The role of FUT8‐catalyzed core fucosylation in Alzheimer’s amyloid‐β oligomer‐induced activation of human microglia

Abstract Background A previous RNA‐seq study of human Alzheimer’s disease (AD) brain samples revealed significant upregulation of FUT8 coding for α1‐6 fucosyltransferase in parahippocampal gyrus, suggesting a role of FUT8 and the core fucosylation it catalyzes in early AD. Despite the well‐recognized roles of core fucosylation in immune regulation, its significance in microglial function, especially in neurodegenerative conditions such as AD, has rarely been studied. Method Human microglia derived from induced pluripotent stem cells (iMG) were used as the model system. To simulate microglia in the early stage of AD, we stimulated iMG derived from a subject of APOE3/3 genotype with amyloid‐β oligomer (AβO, 3 μM). The degree of microglia activation was determined by cytokine induction and MAPK phosphorylation. Lectins were used in flow cytometry, cytochemical staining, and lectin blotting to determine the changes in core fucosylation. Fucosylation was also examined by MS/MS‐based N‐glycan analysis. FUT8 expression in brain or cell samples was determined by quantitative PCR and Western blotting. FUT8 inhibition was induced by siRNA‐mediated gene silencing. The transcriptional regulation of FUT8 was investigated by ChIP‐PCR using p53 antibodies. Result Human iMG responded to AβO with a pattern of pro‐inflammatory activation within 24 hours.

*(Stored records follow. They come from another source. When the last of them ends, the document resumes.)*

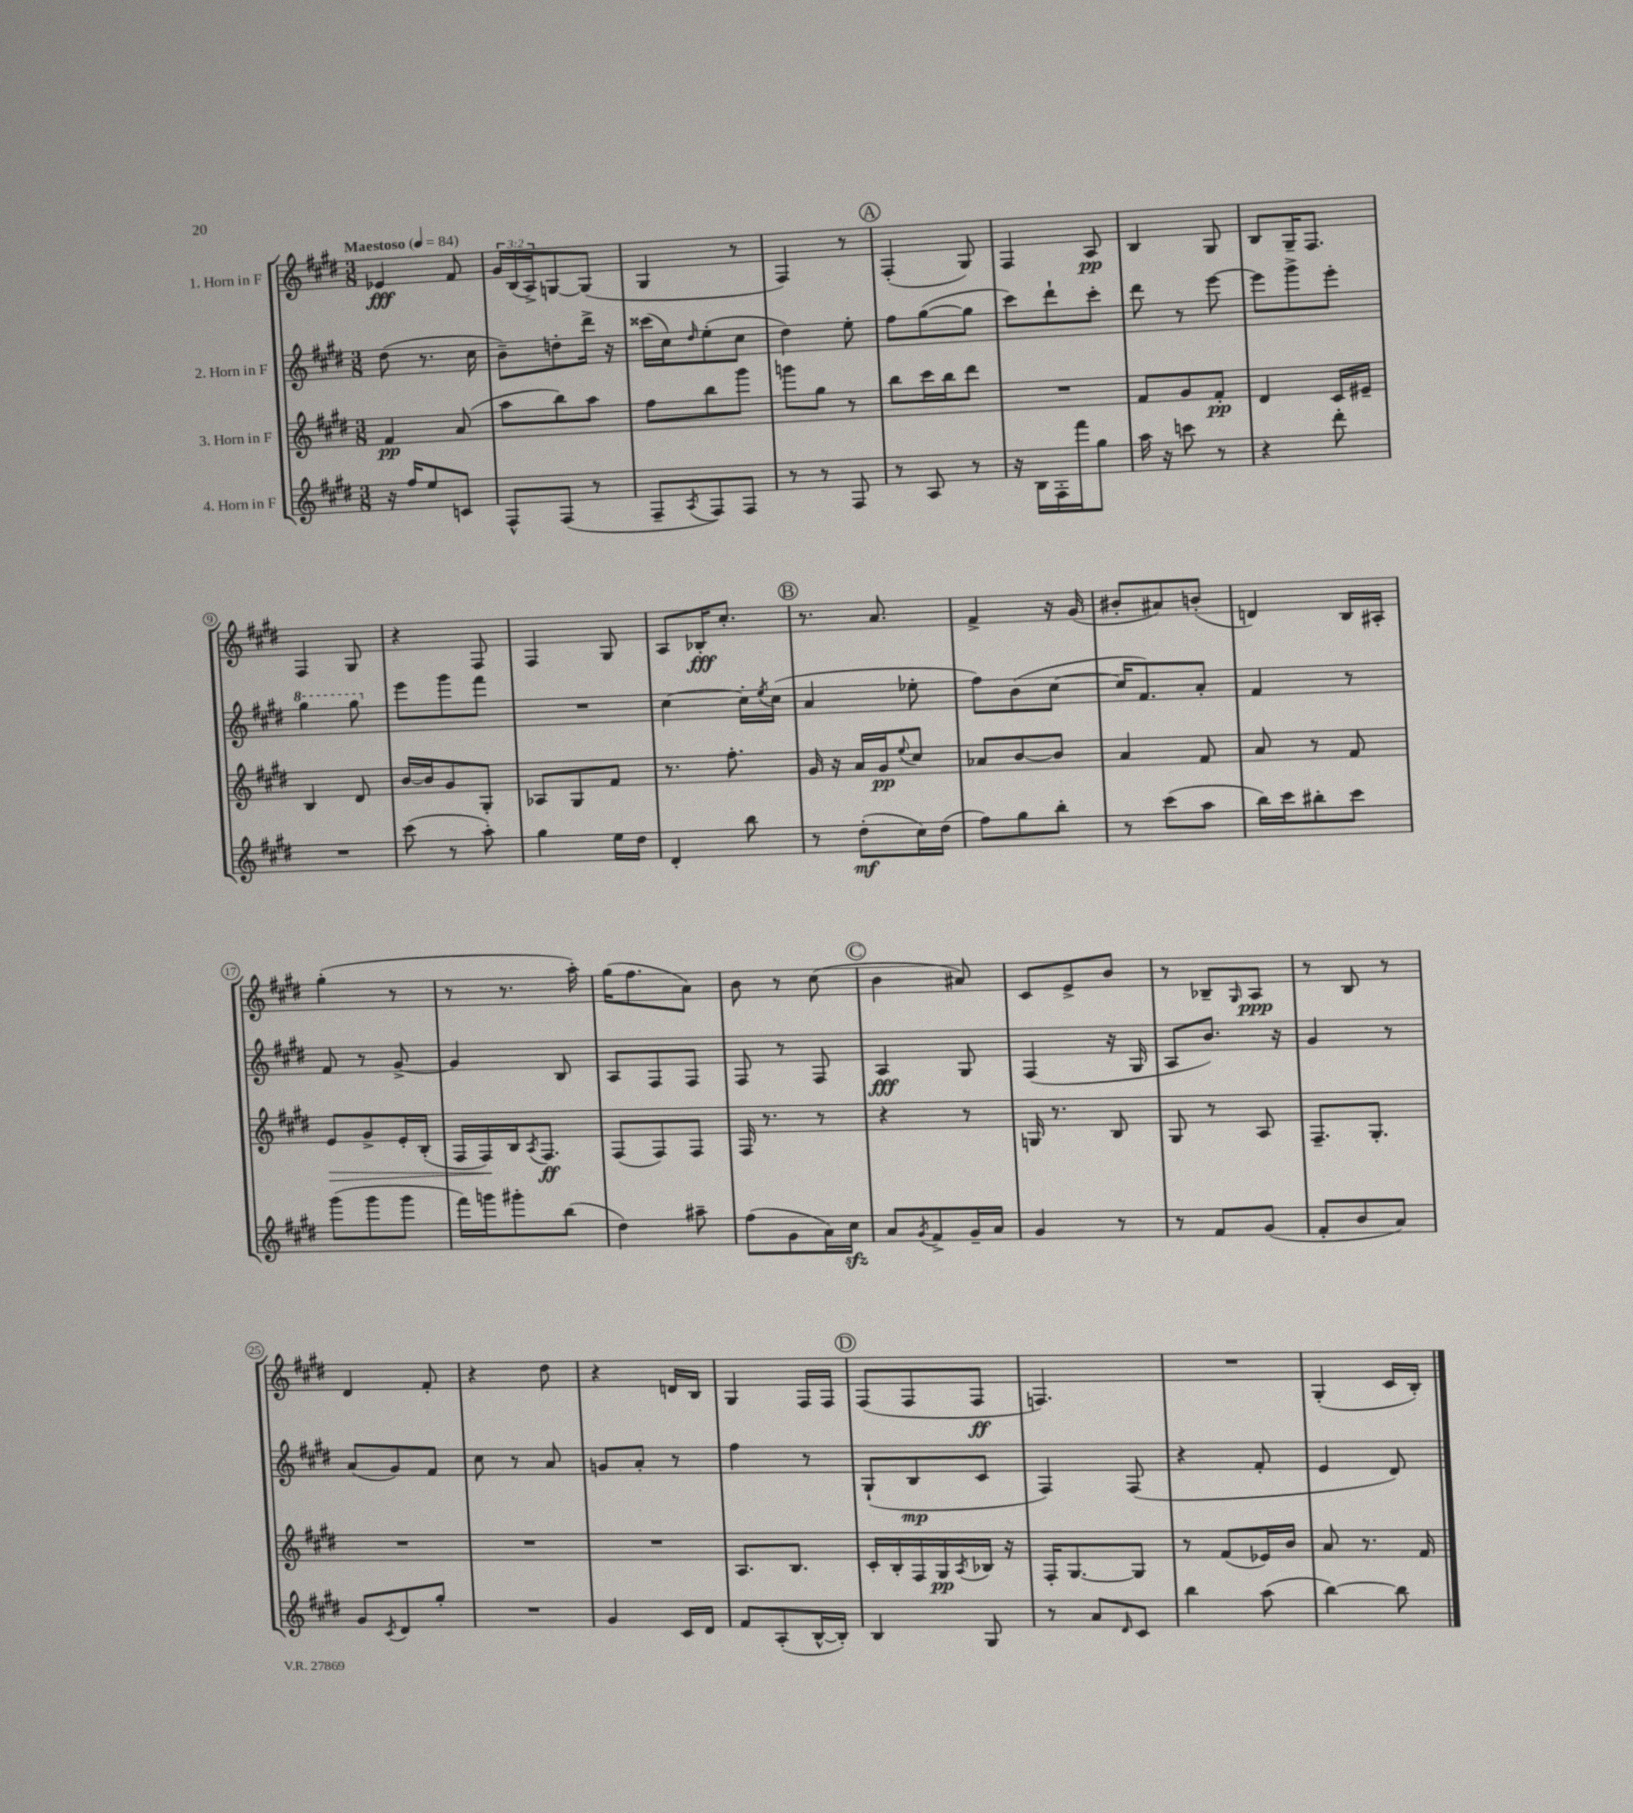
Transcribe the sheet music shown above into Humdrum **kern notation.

**kern	**dynam	**kern	**dynam	**kern	**dynam	**kern	**dynam
*part4	*part4	*part3	*part3	*part2	*part2	*part1	*part1
*staff4	*staff4	*staff3	*staff3	*staff2	*staff2	*staff1	*staff1
*I"4. Horn in F	*	*I"3. Horn in F	*	*I"2. Horn in F	*	*I"1. Horn in F	*
*clefG2	*	*clefG2	*	*clefG2	*	*clefG2	*
*k[f#c#g#d#]	*	*k[f#c#g#d#]	*	*k[f#c#g#d#]	*	*k[f#c#g#d#]	*
*M3/8	*	*M3/8	*	*M3/8	*	*M3/8	*
*MM84	*	*MM84	*	*MM84	*	*MM84	*
=1	=1	=1	=1	=1	=1	=1	=1
!	!	!	!	!	!	!LO:TX:a:B:t=Maestoso	!
16r	.	4f#/	pp	(8dd#\	.	4e-X/	fff
16ff#/KL	.	.	.	.	.	.	.
8ee/	.	.	.	8.r	.	.	.
8cn/J	.	(8a/	.	.	.	8f#/	.
.	.	.	.	16cc#\	.	.	.
=2	=2	=2	=2	=2	=2	=2	=2
8F#^^/L	.	8aa\L	.	8b~\L)	.	24g#/LL	.
.	.	.	.	.	.	(24B/	.
.	.	.	.	.	.	24A^/J)	.
(8F#/J	.	8bb\)	.	8ddn'\	.	[8Gn/	.
8r	.	8aa\J	.	16ddd#^\Jk	.	(8G/J]	.
.	.	.	.	16r	.	.	.
=3	=3	=3	=3	=3	=3	=3	=3
8F#~/L	.	8ff#\L	.	(16ccc##X\LL	.	4G#/	.
.	.	.	.	16cc#\J)	.	.	.
8qA/	.	.	.	16qqdd#/	.	.	.
8F#/)	.	8bb\	.	(8ee'\	.	.	.
8F#/J	.	8ggg#\J	.	8cc#\J	.	8r	.
=4	=4	=4	=4	=4	=4	=4	=4
8r	.	8gggn\L	.	4dd#\)	.	4F#/)	.
8r	.	8gg#\J	.	.	.	.	.
8F#/	.	8r	.	8ee'\	.	8r	.
!!LO:REH:place=s1:t=A
=5	=5	=5	=5	=5	=5	=5	=5
8r	.	8bb\L	.	8ff#\L	.	(4F#'/	.
8A/	.	16ccc#\L	.	([8gg#\	.	.	.
.	.	16bb\J	.	.	.	.	.
8r	.	8ddd#\J	.	8gg#\J]	.	8G#/)	.
=6	=6	=6	=6	=6	=6	=6	=6
16r	.	4.r	.	8ccc#\L)	.	4F#/	.
16B\LL	.	.	.	.	.	.	.
16F#'\	.	.	.	8ddd#`\	.	.	.
16fff#\J	.	.	.	.	.	.	.
8gg#\J	.	.	.	8ccc#'\J	.	8A/	pp
=7	=7	=7	=7	=7	=7	=7	=7
16aa\	.	8f#/L	.	8ddd#\	.	4B/	.
16r	.	.	.	.	.	.	.
8cccn\	.	8g#/	.	8r	.	.	.
8r	.	8f#'/J	pp	[8eee\	.	8G#/	.
=8	=8	=8	=8	=8	=8	=8	=8
4r	.	4d#/	.	8eee\L]	.	8B/L	.
.	.	.	.	8ggg#^\	.	16G#~/K	.
.	.	.	.	.	.	8.F#/J	.
8ddd#'\	.	16c#/LL	.	8eee'\J	.	.	.
.	.	16e#X~/JJ	.	.	.	.	.
!!LO:LB:g=z
=9	=9	=9	=9	=9	=9	=9	=9
*	*	*	*	*8va	*	*	*
4.r	.	4B/	.	4ggg#\	.	4F#/	.
.	.	8d#/	.	8ggg#\	.	8G#/	.
=10	=10	=10	=10	=10	=10	=10	=10
*	*	*	*	*X8va	*	*	*
(8ccc#\	.	[16b/LL	.	8eee\L	.	4r	.
.	.	16b/J]	.	.	.	.	.
8r	.	8g#/	.	8ggg#\	.	.	.
8aa'\)	.	8G#'/J	.	8fff#\J	.	8F#/	.
=11	=11	=11	=11	=11	=11	=11	=11
4gg#\	.	8A-X/L	.	4.r	.	4F#/	.
.	.	8G#/	.	.	.	.	.
16ee\LL	.	8f#/J	.	.	.	8G#/	.
16dd#\JJ	.	.	.	.	.	.	.
=12	=12	=12	=12	=12	=12	=12	=12
4d#'/	.	8.r	.	[4cc#\	.	8A/L	.
.	.	.	.	.	.	16B-X'/K	fff
.	.	8.ff#'\	.	.	.	8.cc#'/J	.
8bb\	.	.	.	16cc#'\LL]	.	.	.
.	.	.	.	8qee/	.	.	.
.	.	.	.	(16cc#\JJ	.	.	.
!!LO:REH:place=s1:t=B
=13	=13	=13	=13	=13	=13	=13	=13
8r	.	16g#/	.	4a/	.	8.r	.
.	.	16r	.	.	.	.	.
(8dd#'\L	mf	16a/LL	.	.	.	.	.
.	.	16g#/J	pp	.	.	8.a/	.
.	.	8qqee/	.	.	.	.	.
16cc#\L)	.	8cc#/J	.	8ee-X'\	.	.	.
(16dd#\JJ	.	.	.	.	.	.	.
=14	=14	=14	=14	=14	=14	=14	=14
8ff#\L)	.	8a-X/L	.	8ff#\L)	.	4f#^/	.
8gg#\	.	[8b/	.	(8b\	.	.	.
8bb'\J	.	8b/J]	.	[8cc#\J	.	16r	.
.	.	.	.	.	.	(16g#/	.
=15	=15	=15	=15	=15	=15	=15	=15
8r	.	4a/	.	16cc#/KL]	.	8b#X'/L	.
.	.	.	.	8.f#/)	.	.	.
(8ccc#\L	.	.	.	.	.	8a#X/)	.
8aa\J	.	8f#/	.	8a'/J	.	(8bn'/J	.
=16	=16	=16	=16	=16	=16	=16	=16
16bb\LL)	.	8a/	.	4f#/	.	4dn/)	.
16ccc#\J	.	.	.	.	.	.	.
8bb#X'\	.	8r	.	.	.	.	.
8ccc#\J	.	8f#/	.	8r	.	16B/LL	.
.	.	.	.	.	.	16A#X'/JJ	.
!!LO:LB:g=z
=17	=17	=17	=17	=17	=17	=17	=17
!	!	!	!LO:HP:b	!	!	!	!
(8ggg#\L	.	8e/L	>	8f#/	.	(4gg#'\	.
8ggg#\	.	8g#^/	.	8r	.	.	.
8ggg#\J	.	16e'/L	.	[8g#^/	.	8r	.
.	.	(16B'/JJ	.	.	.	.	.
=18	=18	=18	=18	=18	=18	=18	=18
16fff#\LL)	.	16F#/LL	.	4g#/]	.	8r	.
16gggn\J	.	16F#/)	.	.	.	.	.
8ggg#X'\	.	16B/J	]	.	.	8.r	.
.	.	8qA/	.	.	.	.	.
.	.	8.F#/J	ff	.	.	.	.
(8bb\J	.	.	.	8B/	.	.	.
.	.	.	.	.	.	16aa'\)	.
=19	=19	=19	=19	=19	=19	=19	=19
4dd#\)	.	(8F#/L	.	8A/L	.	(16gg#\KL	.
.	.	.	.	.	.	8.ff#\	.
.	.	8F#/)	.	8F#/	.	.	.
8aa#X~\	.	8F#/J	.	8F#/J	.	8a\J)	.
=20	=20	=20	=20	=20	=20	=20	=20
(8ff#\L	.	16F#/	.	8F#/	.	8b\	.
.	.	8.r	.	.	.	.	.
8g#\	.	.	.	8r	.	8r	.
16a\L)	.	8r	.	8F#/	.	(8cc#\	.
16cc#zz\JJ	.	.	.	.	.	.	.
!!LO:REH:place=s1:t=C
=21	=21	=21	=21	=21	=21	=21	=21
8a/L	.	4r	.	4A/	fff	4b\	.
8qg#/	.	.	.	.	.	.	.
8f#^/	.	.	.	.	.	.	.
16g#~/L	.	8r	.	8G#/	.	8a#X/)	.
16a/JJ	.	.	.	.	.	.	.
=22	=22	=22	=22	=22	=22	=22	=22
4g#/	.	16Gn/	.	(4F#/	.	8c#/L	.
.	.	8.r	.	.	.	.	.
.	.	.	.	.	.	8e^/	.
8r	.	8B/	.	16r	.	8b/J	.
.	.	.	.	16G#/	.	.	.
=23	=23	=23	=23	=23	=23	=23	=23
8r	.	8G#/	.	8A/L	.	8r	.
8f#/L	.	8r	.	8.b/J)	.	8B-X~/L	.
.	.	.	.	.	.	16qqG#/	.
(8g#/J	.	8A/	.	.	.	8A/J	ppp
.	.	.	.	16r	.	.	.
=24	=24	=24	=24	=24	=24	=24	=24
8f#'/L	.	8.F#~/L	.	4g#/	.	8r	.
8b/	.	.	.	.	.	8B/	.
.	.	8.G#'/J	.	.	.	.	.
8a/J)	.	.	.	8r	.	8r	.
!!LO:LB:g=z
=25	=25	=25	=25	=25	=25	=25	=25
8g#/L	.	4.r	.	(8a/L	.	4d#/	.
8qc#/	.	.	.	.	.	.	.
8d#/	.	.	.	8g#/)	.	.	.
8gg#'/J	.	.	.	8f#/J	.	8f#'/	.
=26	=26	=26	=26	=26	=26	=26	=26
4.r	.	4.r	.	8cc#\	.	4r	.
.	.	.	.	8r	.	.	.
.	.	.	.	8a/	.	8dd#\	.
=27	=27	=27	=27	=27	=27	=27	=27
4g#/	.	4.r	.	8gn/L	.	4r	.
.	.	.	.	8a'/J	.	.	.
16c#/LL	.	.	.	8r	.	16dn/LL	.
16d#/JJ	.	.	.	.	.	16B/JJ	.
=28	=28	=28	=28	=28	=28	=28	=28
8f#/L	.	8.A/L	.	4ff#\	.	4G#/	.
(8A'/	.	.	.	.	.	.	.
.	.	8.B/J	.	.	.	.	.
[16B^^/L	.	.	.	8r	.	16F#/LL	.
16B'/JJ])	.	.	.	.	.	16F#/JJ	.
!!LO:REH:place=s1:t=D
=29	=29	=29	=29	=29	=29	=29	=29
4B/	.	16c#'/LL	.	(8G#`/L	.	(8F#/L	.
.	.	16B'/	.	.	.	.	.
.	.	16F#/	.	8B/	mp	8F#/	.
.	.	16G#/	pp	.	.	.	.
.	.	8qA/	.	.	.	.	.
8G#/	.	16B-X/JJ	.	8c#/J	.	8F#/J	ff
.	.	16r	.	.	.	.	.
=30	=30	=30	=30	=30	=30	=30	=30
8r	.	16F#'/KL	.	4F#/)	.	4.Fn/)	.
.	.	[8.G#/	.	.	.	.	.
8a/L	.	.	.	.	.	.	.
16qqd#/	.	.	.	.	.	.	.
8c#/J	.	8G#/J]	.	(8F#/	.	.	.
=31	=31	=31	=31	=31	=31	=31	=31
4bb\	.	8r	.	4r	.	4.r	.
.	.	(8f#/L	.	.	.	.	.
(8aa\	.	16e-X/L)	.	8f#'/	.	.	.
.	.	16b/JJ	.	.	.	.	.
=32	=32	=32	=32	=32	=32	=32	=32
[4bb\)	.	8a/	.	4e/	.	(4G#'/	.
.	.	8.r	.	.	.	.	.
8bb\]	.	.	.	8d#/)	.	16c#/LL	.
.	.	16f#/	.	.	.	16B'/JJ)	.
==	==	==	==	==	==	==	==
*-	*-	*-	*-	*-	*-	*-	*-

Using two lectins specifically recognizing α1,6 core fucose, AAL and LCA, in flow cytometry and fluorescence staining, we showed that such an activation was associated with increased core fucosylation. This observation will be further verified by N‐glycomic analysis. Inhibition of fucosylation by two inhibitors, 2FF and 6‐Alk‐Fuc, as well as FUT8 knockdown by specific siRNAs suppressed AβO‐induced iMG activation. AβO‐activated iMG also showed increased protein levels of FUT8 and p53. Because p53 was previously shown to be a direct transcriptional activator of FUT8 in tumor cells, we will test whether p53 is responsible for FUT8 upregulation by ChIP‐PCR. The in vivo relevance of our results is supported by qPCR results showing increased levels of FUT8 transcript in human temporal cortex, 5xFAD mouse cortex, and microglia isolated from 5xFAD mice. Conclusion Our data suggests that FUT8‐catalyzed α1‐6 core fucosylation is required for AβO‐induced microglia activation and may play a role in the pathogenesis of AD.